Comment 6 Scott Derrick 2012-07-13 16:40:32 UTC
XSLT is a great tool for processing xml formatted content, as long as the content is well formed. 

If its not it can get very confused.

I have worked around the problem by using the "save as" instead of "export" option and selecting html as the target format.  

Interesting the problem doesn't occur when using "save as"...
Comment 7 David Tardon 2012-07-16 07:51:25 UTC
(In reply to comment #6)
> XSLT is a great tool for processing xml formatted content, as long as the
> content is well formed. 

If it is not well-formed, it is not XML .-) Anyway, that is not what I meant.
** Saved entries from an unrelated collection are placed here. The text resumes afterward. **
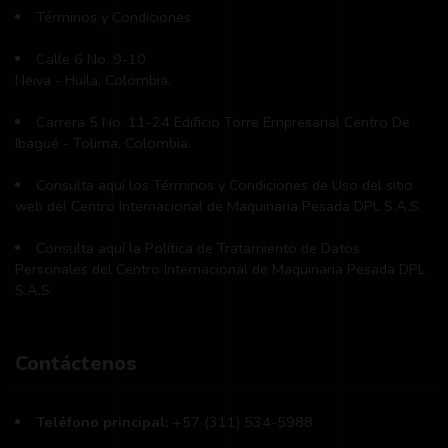
Términos y Condiciones
Calle 6 No. 9-10
Neiva - Huila, Colombia.
Carrera 5 No. 11-24 Edificio Torre Empresarial Centro De
Ibagué - Tolima, Colombia.
Consulta aquí los Términos y Condiciones de Uso del sitio
web del Centro Internacional de Maquinaria Pesada DPL S.A.S.
Consulta aquí la Política de Tratamiento de Datos
Personales del Centro Internacional de Maquinaria Pesada DPL
S.A.S.
Contáctenos
Teléfono principal:
+57 (311) 534-5988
The problem is in the complexity of the ODF format and impedance mismatch with HTML. XSLT is just not suitable for the heavy processing that is necessary to do the transformation (and no, XSLT 2.0 is not a solution. XSLT 2.0 is another problem.) Any attempt to do it anyway just leads to the WORN (Write Once, Read Never) type of code we have today, where any fix creates two new bugs.

> I have worked around the problem by using the "save as" instead of "export"
> option and selecting html as the target format.  
> 
> Interesting the problem doesn't occur when using "save as"...

AFAIK "save as" uses the old HTML export code from sw/source/filter/html .

There is also writer2latex extension, that (despite its name) contains a filter for XHTML export too. It is written in Java and hopefully is in a better shape than the XSLT filter.
Comment 8 Alexandr 2014-07-14 19:22:16 UTC
Hello.
I reproduce the bug with LibreOffice 3.5.4 from Debian Wheezy. I can not reproduce it with LibreOffice 4.2.5 from Debian Wheezy backports and 4.3.0.2. 
I do not know which patch solves the problem hence I set bugstatus to RESOLVED WORKSFORME. Feel free to reopen it if you can reproduce the issue with LibreOffice 4.2.5 or later.